Referring to FIGS. 5 and 10, the lower frame leg 66 is of constant thickness along its length, wherefor the hanger-receiving upper surface and the lower surfaces are parallel and both inclined. It is possible to arrange leg 60 with a horizontal lower surface and an inclined upper surface. The contour of the upper surface can also be defined by pad 130, which can be of a thickness as needed for the required inclination to complement eccentric 128 of bar 120.
The embodiment of FIG. 10 has mounting wings 80 placed at the rear of the clamp. The structure for mounting frame 60 is subject to some variation, however, the mounting wings or the like preferably are positioned to oppose operational forces due to garment weights and user manipulations.

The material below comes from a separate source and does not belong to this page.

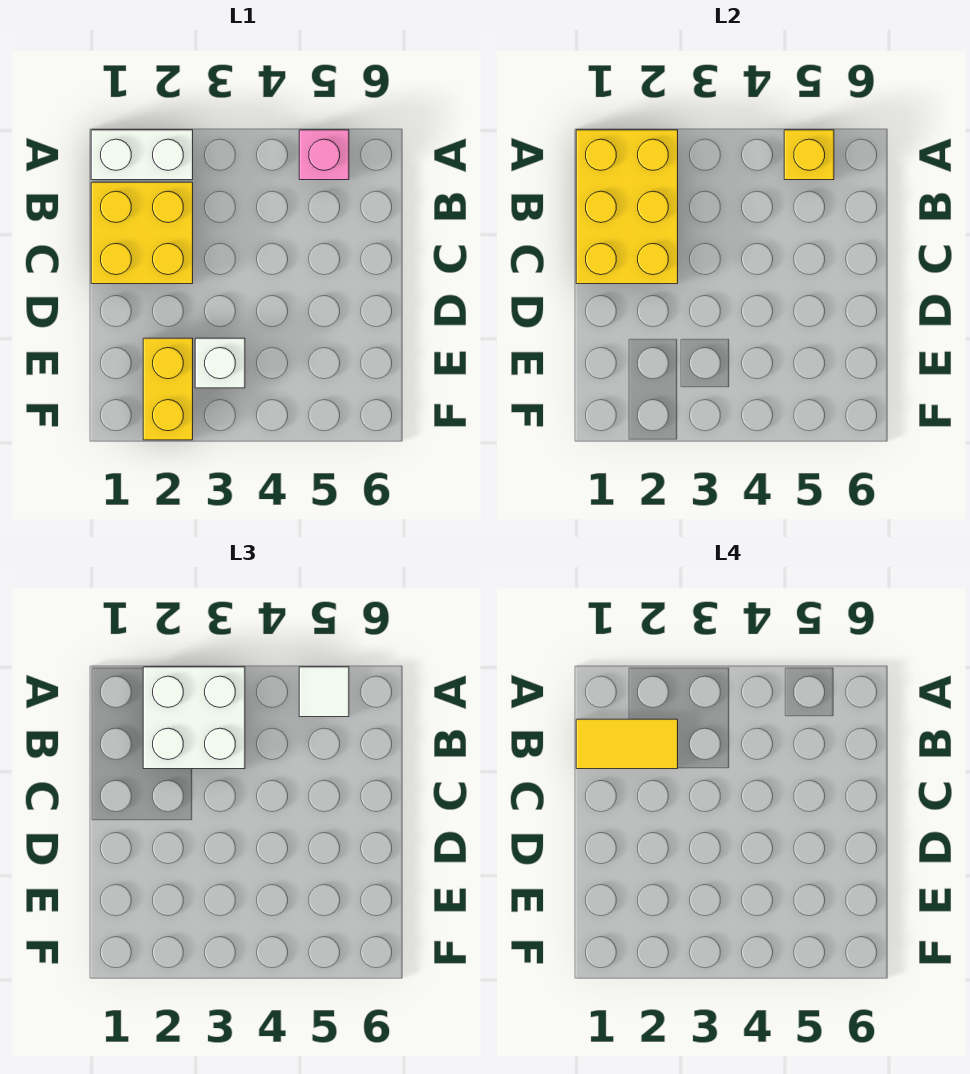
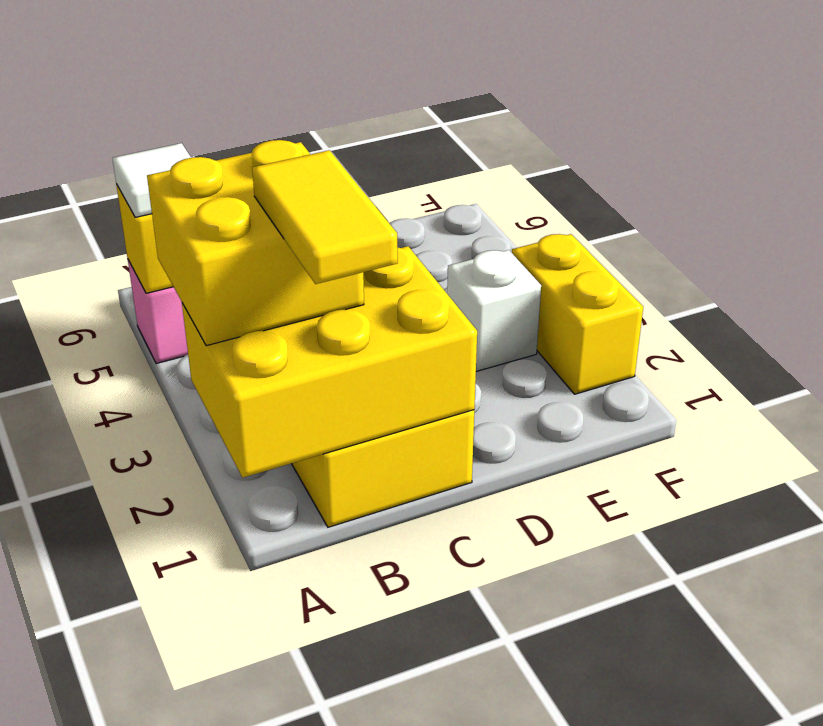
white 1x2 brick [91,130,193,180] -> none
white 2x2 brick [143,667,245,769] -> yellow 2x2 brick [147,140,364,346]
yellow 1x2 brick [143,338,193,440] -> yellow 1x2 brick turned to [512,234,643,394]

The invention is an improved clamp for retaining hangers of the type having a rigid frame member having a top leg, a rear leg and a bottom leg defining a general C-shape with a space between the top leg and the bottom leg, and, an eccentric clamp bar in the frame, rotatable on an axis and having an elongated contact member with a lower surface co-extensive with the bottom leg, the clamp bar being journalled to the frame member at least at one leg of the frame member, the clamp bar being rotatable on said axis between an open position in which the contact member is spaced from the bottom leg whereby hangers can be placed on the bottom leg, and a closed position in which the contact member is disposed against the bottom leg, whereby the hangers are clamped in place, the improvement comprising said bottom leg being tilted toward a front of the clamp and the contact member having a lower surface at a radially increasing space from the axis progressing toward the front, whereby the clamp defines an increasingly wider opening toward the front and the opening is unobstructed when the clamp is open.
The lower frame leg is tilted about 3° to about 20°, preferably about 6°. Receptacle slots are provided on the upper surface of the lower frame leg, possibly by means of a resilient pad on one or both of the leg and clamp bar, as a means for retaining hangers from sliding.
The invention as disclosed is subject to a number of variations that should now become apparent to persons skilled in the art aware of this disclosure. Reference should be made to the appended claims rather than the foregoing specification as indicating the true scope of the invention.